For small business owners time is a precious commodity. Yet when it comes to helping a new employee get acclimated to their role and environment, it’s timewell spent. By planning ahead and allowing the newcomer to gradually adjust to their new position, you can reap long-term productivity and revenue gains.


A thought-out company introduction helps increase employee retention, improve productivity, and enhance morale. Leslie Lerude, a human resources consultant based in San Francisco, calls this process the “welcoming experience.”


“Statistics show that a successful welcoming experience leads to greater tenure with the company,” she says. “Employees build a stronger emotional connection to the company, which enhances their loyalty to the employee brand.”


Employee longevity makes good business sense. A study from Society for Human Resource Management estimates that it costs six to nine months’ of an employee’s salary to replace them. High turnover can also damage morale and productivity. “Employees can’t help but wonder why there’s so much turnover,” Lerude says. “It’s far better to be proactive and focus on welcoming than react to turnover.”



To ensure your company creates a positive, productive experience for bringing on new employees, keep the following practices in mind:


Prepare in advance

As soon as you hire a new employee, start preparing for her arrival. Lerude suggests that small business owners create a detailed welcoming checklist. Include everything from ordering business cards, organizing a workstation, and acquiring and setting up a computer and other necessary equipment. “It’s a financial and cultural loss when an employee shows up and nothing is set up for them,” says Lerude.


Focus on culture first

During the first week, let your new employee get acquainted with the people and surroundings. Give them a tour of the facility, schedule meetings with management, and treat them to lunch with the team. “A small business should culturally invest in candidates during their first week,” says Lerude. “Give them time to connect with the company’s mission, values, and people. The company will get a different level of productivity back in spades.”


The new hire’s direct manager should also discuss general work processes such as email and communication protocol. The manager should give the new hire the tools necessary to learn any proprietary software, scheduling tools, and internal communications platforms.


Assign an ambassador

A new employee can disrupt the existing team’s routine. Some staffers may not want to take time out of their day to train a new employee. Others need time to warm up to a new person.
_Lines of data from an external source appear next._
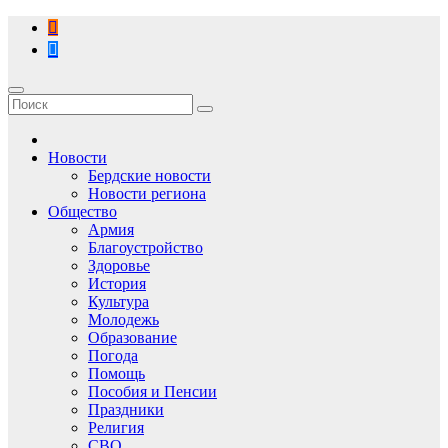
Перейти
к
содержимому
Новости
Бердские новости
Новости региона
Общество
Армия
Благоустройство
Здоровье
История
Культура
Молодежь
Образование
Погода
Помощь
Пособия и Пенсии
Праздники
Религия
СВО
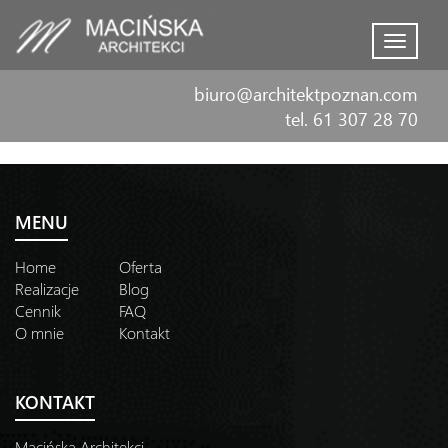
Menu
biuro@architektpoznan.com
tel. 61 307 28 70
MENU
Home
Oferta
Realizacje
Blog
Cennik
FAQ
O mnie
Kontakt
KONTAKT
Macińska Architekci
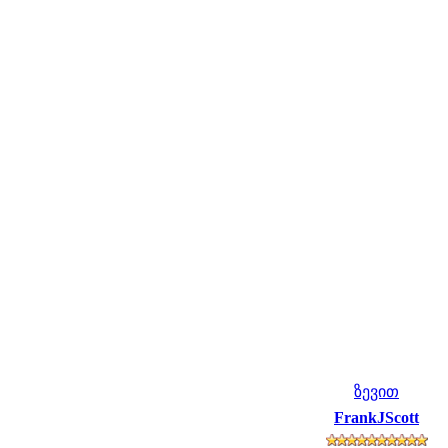
ზევით
FrankJScott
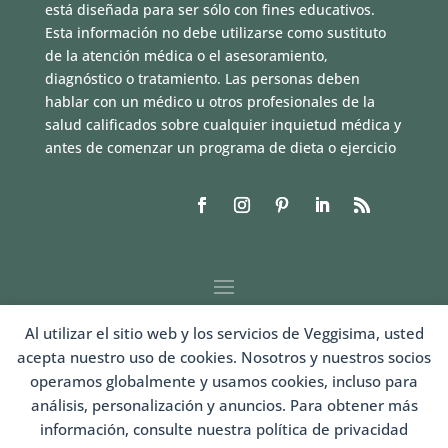
está diseñada para ser sólo con fines educativos.
Esta información no debe utilizarse como sustituto
de la atención médica o el asesoramiento,
diagnóstico o tratamiento. Las personas deben
hablar con un médico u otros profesionales de la
salud calificados sobre cualquier inquietud médica y
antes de comenzar un programa de dieta o ejercicio
Al utilizar el sitio web y los servicios de Veggisima, usted
acepta nuestro uso de cookies. Nosotros y nuestros socios
operamos globalmente y usamos cookies, incluso para
análisis, personalización y anuncios. Para obtener más
información, consulte nuestra política de privacidad
LOGIN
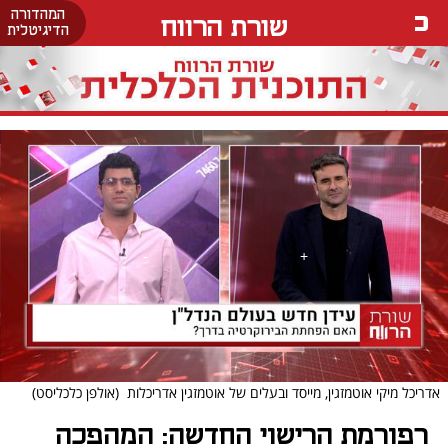
המהדורה
שורת הרווח
הדיגיטלית
אדריכל מיקי אוטמזגין, מייסד ובעלים של אוטמזגין אדריכלות
(אולפן כלכליסט)
רפורמת הרישוי החדשה: המהפכה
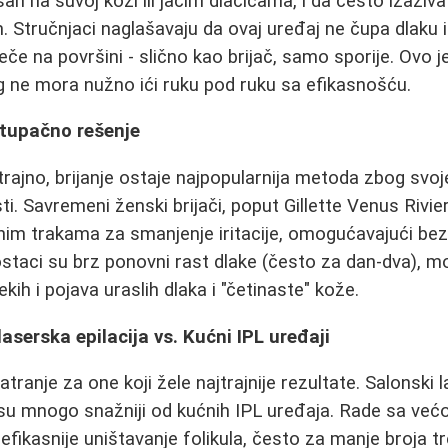
an na suvoj koži ili jačim dlačicama, i da često izaziva c
. Stručnjaci naglašavaju da ovaj uređaj ne čupa dlaku i
eče na površini - slično kao brijač, samo sporije. Ovo j
 ne mora nužno ići ruku pod ruku sa efikasnošću.
istupačno rešenje
rajno, brijanje ostaje najpopularnija metoda zbog svoje
i. Savremeni ženski brijači, poput Gillette Venus Rivier
itnim trakama za smanjenje iritacije, omogućavajući bez
ostaci su brz ponovni rast dlake (često za dan-dva), 
kih i pojava uraslih dlaka i "četinaste" kože.
aserska epilacija vs. Kućni IPL uređaji
tranje za one koji žele najtrajnije rezultate. Salonski 
su mnogo snažniji od kućnih IPL uređaja. Rade sa već
efikasnije uništavanje folikula, često za manje broja t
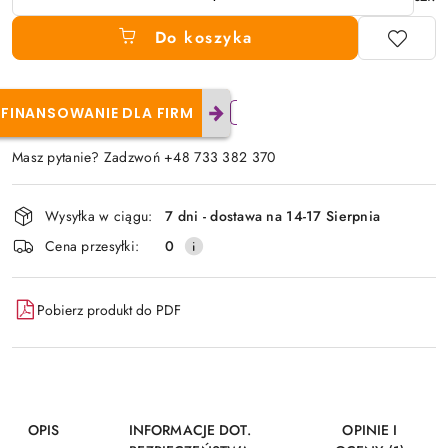
Do koszyka
FINANSOWANIE DLA FIRM
Masz pytanie? Zadzwoń +48 733 382 370
Dostępność
Wysyłka w ciągu:
7 dni - dostawa na 14-17 Sierpnia
i
Cena przesyłki:
0
dostawa
Pobierz produkt do PDF
OPIS
INFORMACJE DOT.
OPINIE I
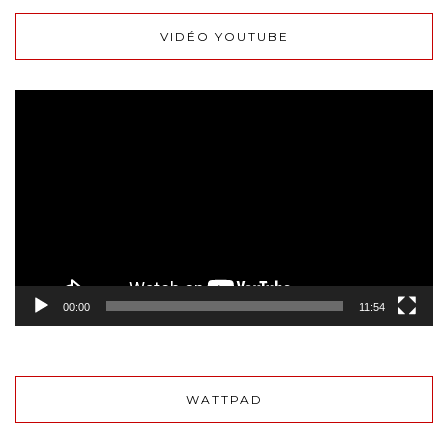
VIDÉO YOUTUBE
Lecteur
vidéo
00:00
11:54
WATTPAD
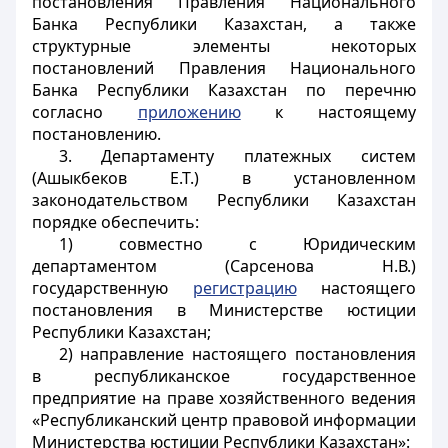
постановления Правления Национального
Банка Республики Казахстан, а также
структурные элементы некоторых
постановлений Правления Национального
Банка Республики Казахстан по перечню
согласно
приложению
к настоящему
постановлению.
3. Департаменту платежных систем
(Ашыкбеков Е.Т.) в установленном
законодательством Республики Казахстан
порядке обеспечить:
1) совместно с Юридическим
департаментом (Сарсенова Н.В.)
государственную
регистрацию
настоящего
постановления в Министерстве юстиции
Республики Казахстан;
2) направление настоящего постановления
в республиканское государственное
предприятие на праве хозяйственного ведения
«Республиканский центр правовой информации
Министерства юстиции Республики Казахстан»:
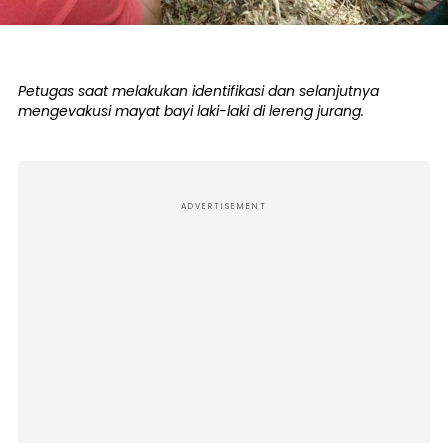
Petugas saat melakukan identifikasi dan selanjutnya
mengevakusi mayat bayi laki-laki di lereng jurang.
ADVERTISEMENT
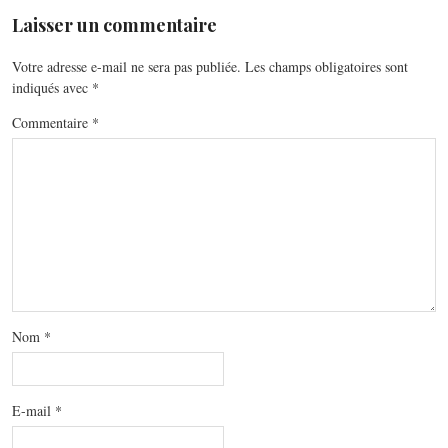
Laisser un commentaire
Votre adresse e-mail ne sera pas publiée.
Les champs obligatoires sont
indiqués avec
*
Commentaire
*
Nom
*
E-mail
*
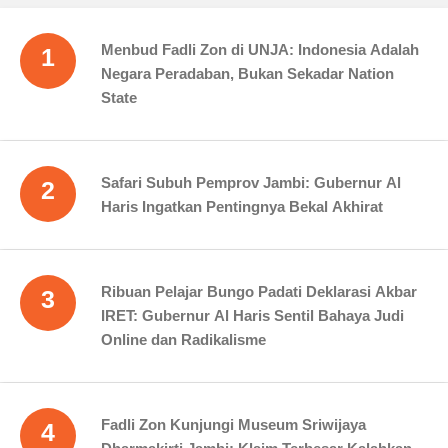
Menbud Fadli Zon di UNJA: Indonesia Adalah
1
Negara Peradaban, Bukan Sekadar Nation
State
Safari Subuh Pemprov Jambi: Gubernur Al
2
Haris Ingatkan Pentingnya Bekal Akhirat
Ribuan Pelajar Bungo Padati Deklarasi Akbar
3
IRET: Gubernur Al Haris Sentil Bahaya Judi
Online dan Radikalisme
Fadli Zon Kunjungi Museum Sriwijaya
4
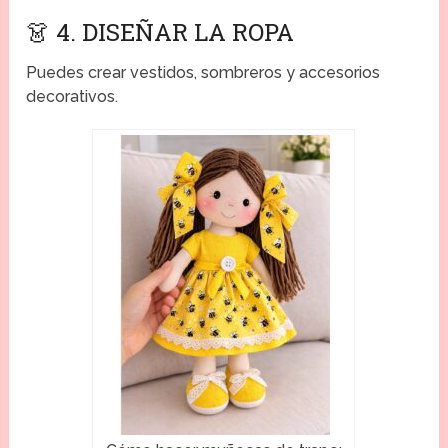
👗 4. DISEÑAR LA ROPA
Puedes crear vestidos, sombreros y accesorios
decorativos.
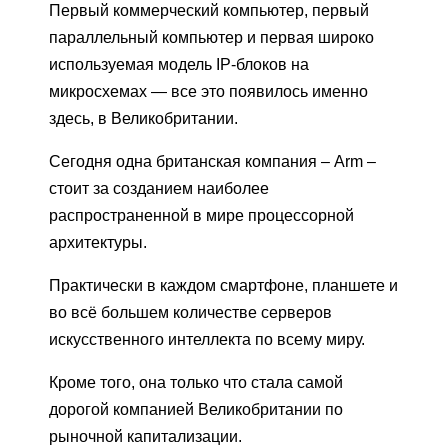
Первый коммерческий компьютер, первый
параллельный компьютер и первая широко
используемая модель IP-блоков на
микросхемах — все это появилось именно
здесь, в Великобритании.
Сегодня одна британская компания – Arm –
стоит за созданием наиболее
распространенной в мире процессорной
архитектуры.
Практически в каждом смартфоне, планшете и
во всё большем количестве серверов
искусственного интеллекта по всему миру.
Кроме того, она только что стала самой
дорогой компанией Великобритании по
рыночной капитализации.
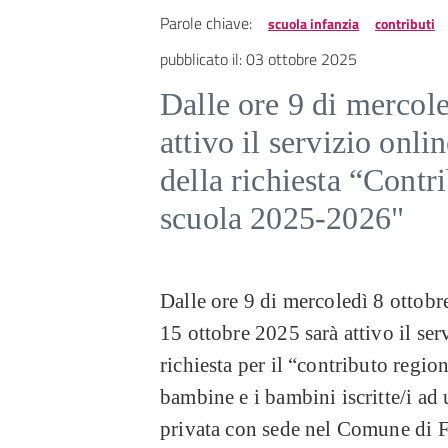
Parole chiave:
scuola infanzia
contributi
pubblicato il:
03 ottobre 2025
Dalle ore 9 di mercole
attivo il servizio onli
della richiesta “Contr
scuola 2025-2026"
Dalle ore 9 di mercoledì 8 ottobr
15 ottobre 2025 sarà attivo il ser
richiesta per il “contributo regi
bambine e i bambini iscritte/i ad 
privata con sede nel Comune di F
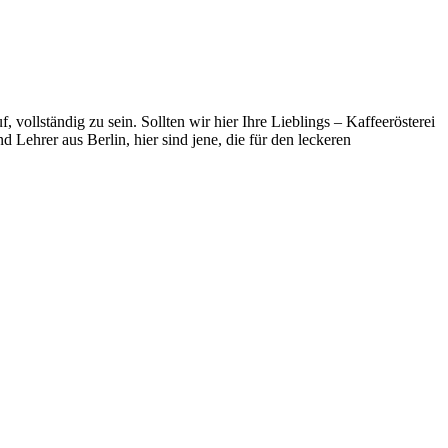
f, vollständig zu sein. Sollten wir hier Ihre Lieblings – Kaffeerösterei
nd Lehrer aus Berlin, hier sind jene, die für den leckeren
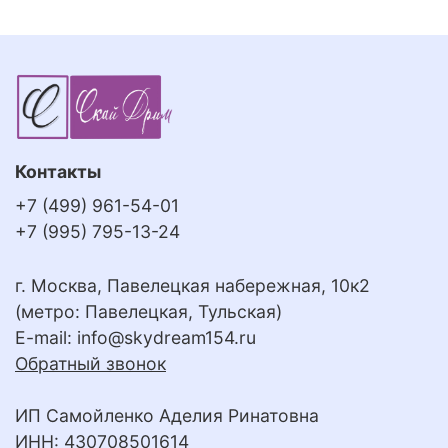
Контакты
+7 (499) 961-54-01
+7 (995) 795-13-24
г. Москва, Павелецкая набережная, 10к2
(метро: Павелецкая, Тульская)
E-mail:
info@skydream154.ru
Обратный звонок
ИП Самойленко Аделия Ринатовна
ИНН: 430708501614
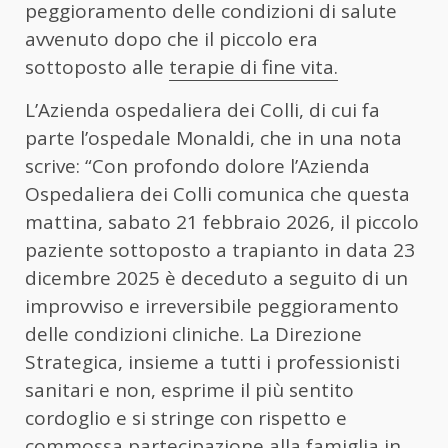
peggioramento delle condizioni di salute
avvenuto dopo che il piccolo era
sottoposto alle
terapie di fine vita.
L’Azienda ospedaliera dei Colli, di cui fa
parte l’ospedale Monaldi, che in una nota
scrive: “Con profondo dolore l’Azienda
Ospedaliera dei Colli comunica che questa
mattina, sabato 21 febbraio 2026, il piccolo
paziente sottoposto a trapianto in data 23
dicembre 2025 è deceduto a seguito di un
improvviso e irreversibile peggioramento
delle condizioni cliniche. La Direzione
Strategica, insieme a tutti i professionisti
sanitari e non, esprime il più sentito
cordoglio e si stringe con rispetto e
commossa partecipazione alla famiglia in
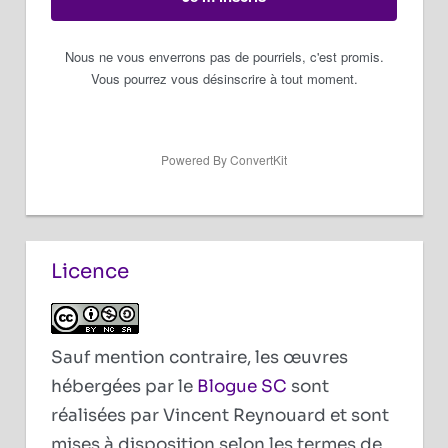
Nous ne vous enverrons pas de pourriels, c'est promis.
Vous pourrez vous désinscrire à tout moment.
Powered By ConvertKit
Licence
Sauf mention contraire, les œuvres
hébergées par le
Blogue SC
sont
réalisées par Vincent Reynouard et sont
mises à disposition selon les termes de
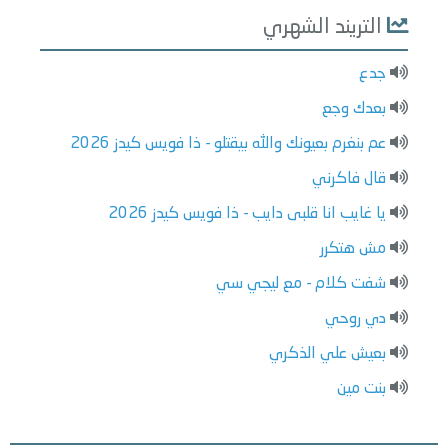
التريند الشهري
جدع
بعدك وجع
عم بنغرم بعيونك والله بيقتلو - ذا فويس كيدز 2026
قال فاكرني
يا غايب انا قلبى دايب - ذا فويس كيدز 2026
مش هتكرر
شفت كلام - مع ليجي سي
دي روحي
بعيش علي الذكري
بنت مين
To ease tension among the team, Lerude suggests designating a “cultural ambassador.” Appoint the employee that enjoys helping and training others, or who simply wants to expand his role in the company. “Encourage and reward the person that wants to be part of the welcoming experience,” she says.


By investing extra time on the front end to fully acclimate new employees, you’ll gain a more productive, motivated team. “Don’t see welcoming as a policy,” Lerude says. “See it as a great practice.”